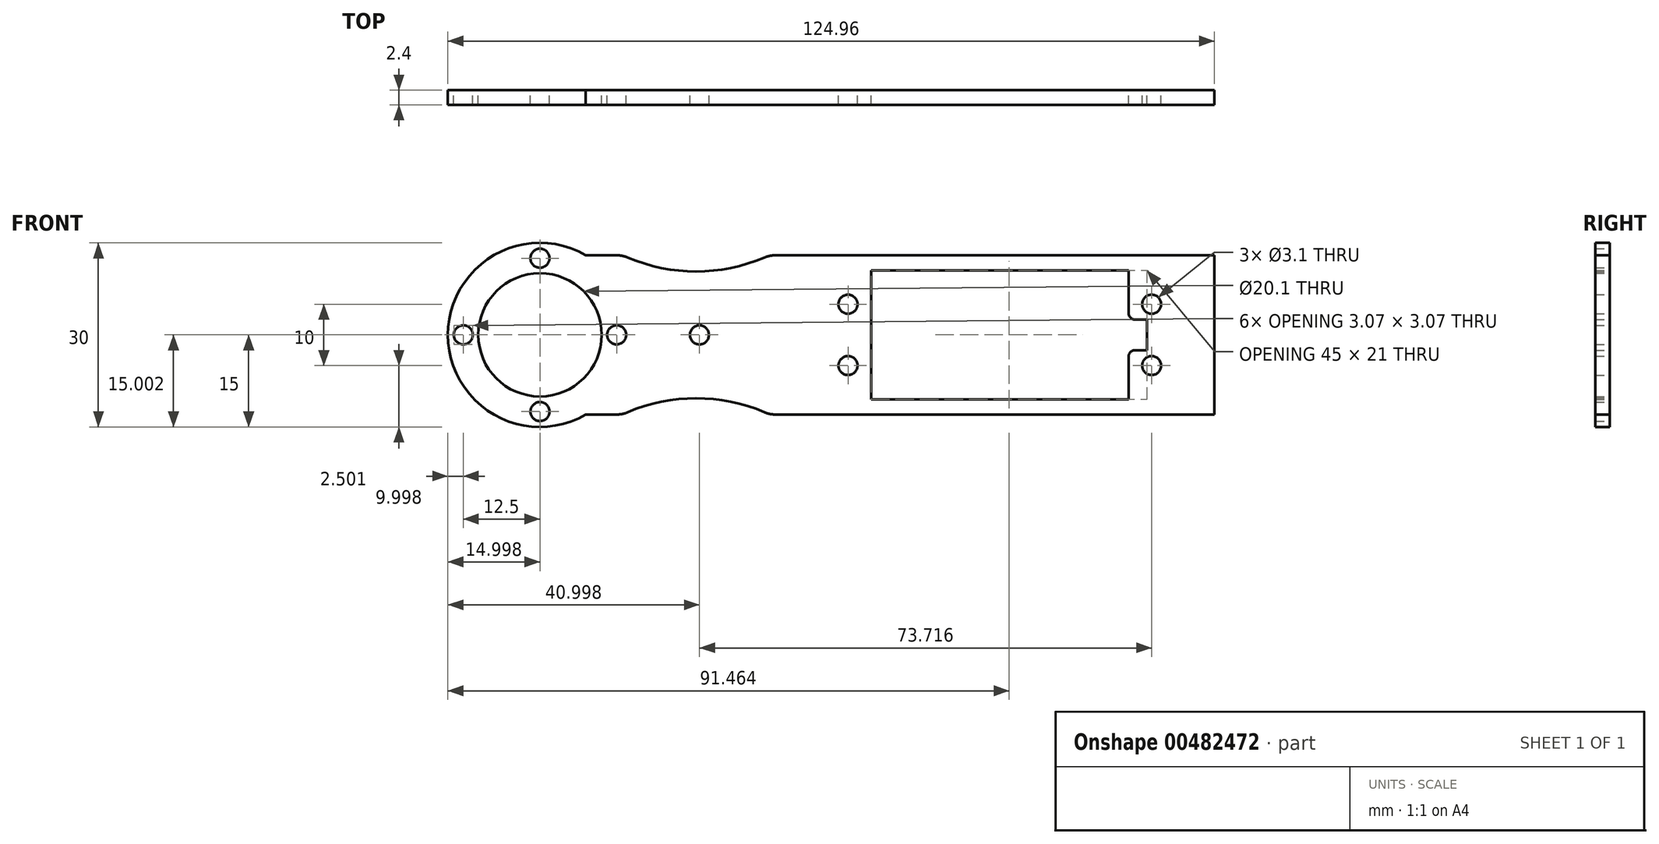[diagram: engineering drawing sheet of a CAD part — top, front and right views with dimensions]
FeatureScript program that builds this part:
annotation { "Feature Type Name" : "Feature", "Feature Type Description" : "" }
export const myFeature = defineFeature(function(context is Context, id is Id, definition is map)
    precondition{}
    {
        {
            var Q0;
            Q0=qCreatedBy(makeId("Front.planeOp"),FACE);
            var sketch = newSketch(context, id + "F0", { "sketchPlane" : qUnion([Q0])});
            skCircle(sketch, "E0", {"center": v(-113.5, 36.93) * mm, "radius": 1.55 * mm});
            skCircle(sketch, "E1", {"center": v(-113.5, 26.93) * mm, "radius": 1.55 * mm});
            skCircle(sketch, "E2", {"center": v(-64, 36.93) * mm, "radius": 1.55 * mm});
            skCircle(sketch, "E3", {"center": v(-64, 26.93) * mm, "radius": 1.55 * mm});
            skLineSegment(sketch, "E4.bottom", {"start": v(-109.75, 42.43) * mm, "end": v(-67.75, 42.43) * mm});
            skLineSegment(sketch, "E4.top", {"start": v(-109.75, 21.43) * mm, "end": v(-67.75, 21.43) * mm});
            skLineSegment(sketch, "E4.right", {"start": v(-67.75, 42.43) * mm, "end": v(-67.75, 34.43) * mm});
            skLineSegment(sketch, "E5", {"start": v(-53.75, 44.93) * mm, "end": v(-53.75, 18.93) * mm});
            skLineSegment(sketch, "E6", {"start": v(-123.75, 44.93) * mm, "end": v(-123.75, 18.93) * mm});
            skLineSegment(sketch, "E7", {"start": v(-53.75, 44.93) * mm, "end": v(-125.17, 44.93) * mm});
            skLineSegment(sketch, "E8", {"start": v(-53.75, 18.93) * mm, "end": v(-125.17, 18.93) * mm});
            skCircle(sketch, "E9", {"center": v(-163.71, 31.93) * mm, "radius": 10.05 * mm});
            skArc(sketch, "E10", {"start": v(-156.23, 44.93) * mm, "mid": v(-178.71, 31.93) * mm, "end": v(-156.23, 18.93) * mm});
            skLineSegment(sketch, "E11", {"start": v(-67.75, 34.43) * mm, "end": v(-64.75, 34.43) * mm});
            skLineSegment(sketch, "E12", {"start": v(-64.75, 34.43) * mm, "end": v(-64.75, 29.43) * mm});
            skLineSegment(sketch, "E13", {"start": v(-64.75, 29.43) * mm, "end": v(-67.75, 29.43) * mm});
            skLineSegment(sketch, "E14.trimOffspring", {"start": v(-67.75, 29.43) * mm, "end": v(-67.75, 21.43) * mm});
            skLineSegment(sketch, "E15", {"start": v(-109.75, 42.43) * mm, "end": v(-109.75, 21.43) * mm});
            skLineSegment(sketch, "E16", {"start": v(-163.71, 31.93) * mm, "end": v(-163.71, 53.74) * mm, "construction": true});
            skLineSegment(sketch, "E17", {"start": v(-163.71, 53.74) * mm, "end": v(-163.71, 11.81) * mm, "construction": true});
            skLineSegment(sketch, "E18", {"start": v(-187.92, 31.93) * mm, "end": v(-147.13, 31.93) * mm, "construction": true});
            skPoint(sketch, "E18.endSnap0", {"position": v(-178.71, 31.93) * mm});
            skCircle(sketch, "E19", {"center": v(-163.71, 31.93) * mm, "radius": 12.5 * mm, "construction": true});
            skCircle(sketch, "E20", {"center": v(-163.71, 44.43) * mm, "radius": 1.55 * mm});
            skCircle(sketch, "E21", {"center": v(-176.21, 31.93) * mm, "radius": 1.55 * mm});
            skCircle(sketch, "E22", {"center": v(-151.21, 31.93) * mm, "radius": 1.55 * mm});
            skCircle(sketch, "E23", {"center": v(-163.71, 19.43) * mm, "radius": 1.55 * mm});
            skCircle(sketch, "E24", {"center": v(-113.49, 36.93) * mm, "radius": 1.55 * mm});
            skCircle(sketch, "E25", {"center": v(-113.49, 26.93) * mm, "radius": 1.55 * mm});
            skCircle(sketch, "E26", {"center": v(-163.7, 44.43) * mm, "radius": 1.55 * mm});
            skCircle(sketch, "E27", {"center": v(-176.2, 31.93) * mm, "radius": 1.55 * mm});
            skCircle(sketch, "E28", {"center": v(-151.2, 31.93) * mm, "radius": 1.55 * mm});
            skCircle(sketch, "E29", {"center": v(-163.7, 19.43) * mm, "radius": 1.55 * mm});
            skArc(sketch, "E30", {"start": v(-149.4, 44.53) * mm, "mid": v(-138.26, 42.27) * mm, "end": v(-127.13, 44.53) * mm});
            skArc(sketch, "E31.filletArc", {"start": v(-125.17, 44.93) * mm, "mid": v(-126.17, 44.83) * mm, "end": v(-127.13, 44.53) * mm});
            skArc(sketch, "E32.filletArc", {"start": v(-149.4, 44.53) * mm, "mid": v(-150.35, 44.83) * mm, "end": v(-151.35, 44.93) * mm});
            skArc(sketch, "E33.MirrorCS", {"start": v(-149.4, 19.33) * mm, "mid": v(-138.26, 21.6) * mm, "end": v(-127.13, 19.33) * mm});
            skArc(sketch, "E34.MirrorCS", {"start": v(-125.17, 18.93) * mm, "mid": v(-126.17, 19.03) * mm, "end": v(-127.13, 19.33) * mm});
            skArc(sketch, "E35.MirrorCS", {"start": v(-149.4, 19.33) * mm, "mid": v(-150.35, 19.03) * mm, "end": v(-151.35, 18.93) * mm});
            skLineSegment(sketch, "E36.trimOffspring", {"start": v(-151.35, 18.93) * mm, "end": v(-156.23, 18.93) * mm});
            skLineSegment(sketch, "E37.trimOffspring", {"start": v(-151.35, 44.93) * mm, "end": v(-156.23, 44.93) * mm});
            skLineSegment(sketch, "E38", {"start": v(-183.5, 31.93) * mm, "end": v(-111.93, 31.93) * mm, "construction": true});
            skPoint(sketch, "E38.endSnap0", {"position": v(-123.75, 31.93) * mm});
            skCircle(sketch, "E39", {"center": v(-137.71, 31.93) * mm, "radius": 1.55 * mm});
            skSolve(sketch);
        }
        {
            var Q0;
            Q0 = qSketchRegion(id + "F0", true);
            extrude(context, id + "F1", {"entities" : qUnion([Q0]), "depth" : 2.4 * mm, "offsetDistance" : 25 * mm});
        }
        {
            var Q0;
            Q0=makeQuery(id+"F1.opExtrude","SWEPT_EDGE",EDGE,{"disambiguationData":[OSD([sQuery(id+"F0.wireOp",EDGE,"E4.right"),sQuery(id+"F0.wireOp",EDGE,"E11")])]});
            var Q1;
            Q1=makeQuery(id+"F1.opExtrude","SWEPT_EDGE",EDGE,{"disambiguationData":[OSD([sQuery(id+"F0.wireOp",EDGE,"E13"),sQuery(id+"F0.wireOp",EDGE,"E14.trimOffspring")])]});
            fillet(context, id + "F2", {"entities" : qUnion([Q0, Q1]), "radius" : 1 * mm, "tangentPropagation" : true, "allowEdgeOverflow" : false});
        }
    });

### The problem
Rewrite all of the data above as a numbered list with one line per item, skipping any blank lines. Leave the pictures out.

### Right answer
1. [diagram: engineering drawing sheet of a CAD part — top, front and right views with dimensions]
2. FeatureScript program that builds this part:
3. annotation { "Feature Type Name" : "Feature", "Feature Type Description" : "" }
4. export const myFeature = defineFeature(function(context is Context, id is Id, definition is map)
5.     precondition{}
6.     {
7.         {
8.             var Q0;
9.             Q0=qCreatedBy(makeId("Front.planeOp"),FACE);
10.             var sketch = newSketch(context, id + "F0", { "sketchPlane" : qUnion([Q0])});
11.             skCircle(sketch, "E0", {"center": v(-113.5, 36.93) * mm, "radius": 1.55 * mm});
12.             skCircle(sketch, "E1", {"center": v(-113.5, 26.93) * mm, "radius": 1.55 * mm});
13.             skCircle(sketch, "E2", {"center": v(-64, 36.93) * mm, "radius": 1.55 * mm});
14.             skCircle(sketch, "E3", {"center": v(-64, 26.93) * mm, "radius": 1.55 * mm});
15.             skLineSegment(sketch, "E4.bottom", {"start": v(-109.75, 42.43) * mm, "end": v(-67.75, 42.43) * mm});
16.             skLineSegment(sketch, "E4.top", {"start": v(-109.75, 21.43) * mm, "end": v(-67.75, 21.43) * mm});
17.             skLineSegment(sketch, "E4.right", {"start": v(-67.75, 42.43) * mm, "end": v(-67.75, 34.43) * mm});
18.             skLineSegment(sketch, "E5", {"start": v(-53.75, 44.93) * mm, "end": v(-53.75, 18.93) * mm});
19.             skLineSegment(sketch, "E6", {"start": v(-123.75, 44.93) * mm, "end": v(-123.75, 18.93) * mm});
20.             skLineSegment(sketch, "E7", {"start": v(-53.75, 44.93) * mm, "end": v(-125.17, 44.93) * mm});
21.             skLineSegment(sketch, "E8", {"start": v(-53.75, 18.93) * mm, "end": v(-125.17, 18.93) * mm});
22.             skCircle(sketch, "E9", {"center": v(-163.71, 31.93) * mm, "radius": 10.05 * mm});
23.             skArc(sketch, "E10", {"start": v(-156.23, 44.93) * mm, "mid": v(-178.71, 31.93) * mm, "end": v(-156.23, 18.93) * mm});
24.             skLineSegment(sketch, "E11", {"start": v(-67.75, 34.43) * mm, "end": v(-64.75, 34.43) * mm});
25.             skLineSegment(sketch, "E12", {"start": v(-64.75, 34.43) * mm, "end": v(-64.75, 29.43) * mm});
26.             skLineSegment(sketch, "E13", {"start": v(-64.75, 29.43) * mm, "end": v(-67.75, 29.43) * mm});
27.             skLineSegment(sketch, "E14.trimOffspring", {"start": v(-67.75, 29.43) * mm, "end": v(-67.75, 21.43) * mm});
28.             skLineSegment(sketch, "E15", {"start": v(-109.75, 42.43) * mm, "end": v(-109.75, 21.43) * mm});
29.             skLineSegment(sketch, "E16", {"start": v(-163.71, 31.93) * mm, "end": v(-163.71, 53.74) * mm, "construction": true});
30.             skLineSegment(sketch, "E17", {"start": v(-163.71, 53.74) * mm, "end": v(-163.71, 11.81) * mm, "construction": true});
31.             skLineSegment(sketch, "E18", {"start": v(-187.92, 31.93) * mm, "end": v(-147.13, 31.93) * mm, "construction": true});
32.             skPoint(sketch, "E18.endSnap0", {"position": v(-178.71, 31.93) * mm});
33.             skCircle(sketch, "E19", {"center": v(-163.71, 31.93) * mm, "radius": 12.5 * mm, "construction": true});
34.             skCircle(sketch, "E20", {"center": v(-163.71, 44.43) * mm, "radius": 1.55 * mm});
35.             skCircle(sketch, "E21", {"center": v(-176.21, 31.93) * mm, "radius": 1.55 * mm});
36.             skCircle(sketch, "E22", {"center": v(-151.21, 31.93) * mm, "radius": 1.55 * mm});
37.             skCircle(sketch, "E23", {"center": v(-163.71, 19.43) * mm, "radius": 1.55 * mm});
38.             skCircle(sketch, "E24", {"center": v(-113.49, 36.93) * mm, "radius": 1.55 * mm});
39.             skCircle(sketch, "E25", {"center": v(-113.49, 26.93) * mm, "radius": 1.55 * mm});
40.             skCircle(sketch, "E26", {"center": v(-163.7, 44.43) * mm, "radius": 1.55 * mm});
41.             skCircle(sketch, "E27", {"center": v(-176.2, 31.93) * mm, "radius": 1.55 * mm});
42.             skCircle(sketch, "E28", {"center": v(-151.2, 31.93) * mm, "radius": 1.55 * mm});
43.             skCircle(sketch, "E29", {"center": v(-163.7, 19.43) * mm, "radius": 1.55 * mm});
44.             skArc(sketch, "E30", {"start": v(-149.4, 44.53) * mm, "mid": v(-138.26, 42.27) * mm, "end": v(-127.13, 44.53) * mm});
45.             skArc(sketch, "E31.filletArc", {"start": v(-125.17, 44.93) * mm, "mid": v(-126.17, 44.83) * mm, "end": v(-127.13, 44.53) * mm});
46.             skArc(sketch, "E32.filletArc", {"start": v(-149.4, 44.53) * mm, "mid": v(-150.35, 44.83) * mm, "end": v(-151.35, 44.93) * mm});
47.             skArc(sketch, "E33.MirrorCS", {"start": v(-149.4, 19.33) * mm, "mid": v(-138.26, 21.6) * mm, "end": v(-127.13, 19.33) * mm});
48.             skArc(sketch, "E34.MirrorCS", {"start": v(-125.17, 18.93) * mm, "mid": v(-126.17, 19.03) * mm, "end": v(-127.13, 19.33) * mm});
49.             skArc(sketch, "E35.MirrorCS", {"start": v(-149.4, 19.33) * mm, "mid": v(-150.35, 19.03) * mm, "end": v(-151.35, 18.93) * mm});
50.             skLineSegment(sketch, "E36.trimOffspring", {"start": v(-151.35, 18.93) * mm, "end": v(-156.23, 18.93) * mm});
51.             skLineSegment(sketch, "E37.trimOffspring", {"start": v(-151.35, 44.93) * mm, "end": v(-156.23, 44.93) * mm});
52.             skLineSegment(sketch, "E38", {"start": v(-183.5, 31.93) * mm, "end": v(-111.93, 31.93) * mm, "construction": true});
53.             skPoint(sketch, "E38.endSnap0", {"position": v(-123.75, 31.93) * mm});
54.             skCircle(sketch, "E39", {"center": v(-137.71, 31.93) * mm, "radius": 1.55 * mm});
55.             skSolve(sketch);
56.         }
57.         {
58.             var Q0;
59.             Q0 = qSketchRegion(id + "F0", true);
60.             extrude(context, id + "F1", {"entities" : qUnion([Q0]), "depth" : 2.4 * mm, "offsetDistance" : 25 * mm});
61.         }
62.         {
63.             var Q0;
64.             Q0=makeQuery(id+"F1.opExtrude","SWEPT_EDGE",EDGE,{"disambiguationData":[OSD([sQuery(id+"F0.wireOp",EDGE,"E4.right"),sQuery(id+"F0.wireOp",EDGE,"E11")])]});
65.             var Q1;
66.             Q1=makeQuery(id+"F1.opExtrude","SWEPT_EDGE",EDGE,{"disambiguationData":[OSD([sQuery(id+"F0.wireOp",EDGE,"E13"),sQuery(id+"F0.wireOp",EDGE,"E14.trimOffspring")])]});
67.             fillet(context, id + "F2", {"entities" : qUnion([Q0, Q1]), "radius" : 1 * mm, "tangentPropagation" : true, "allowEdgeOverflow" : false});
68.         }
69.     });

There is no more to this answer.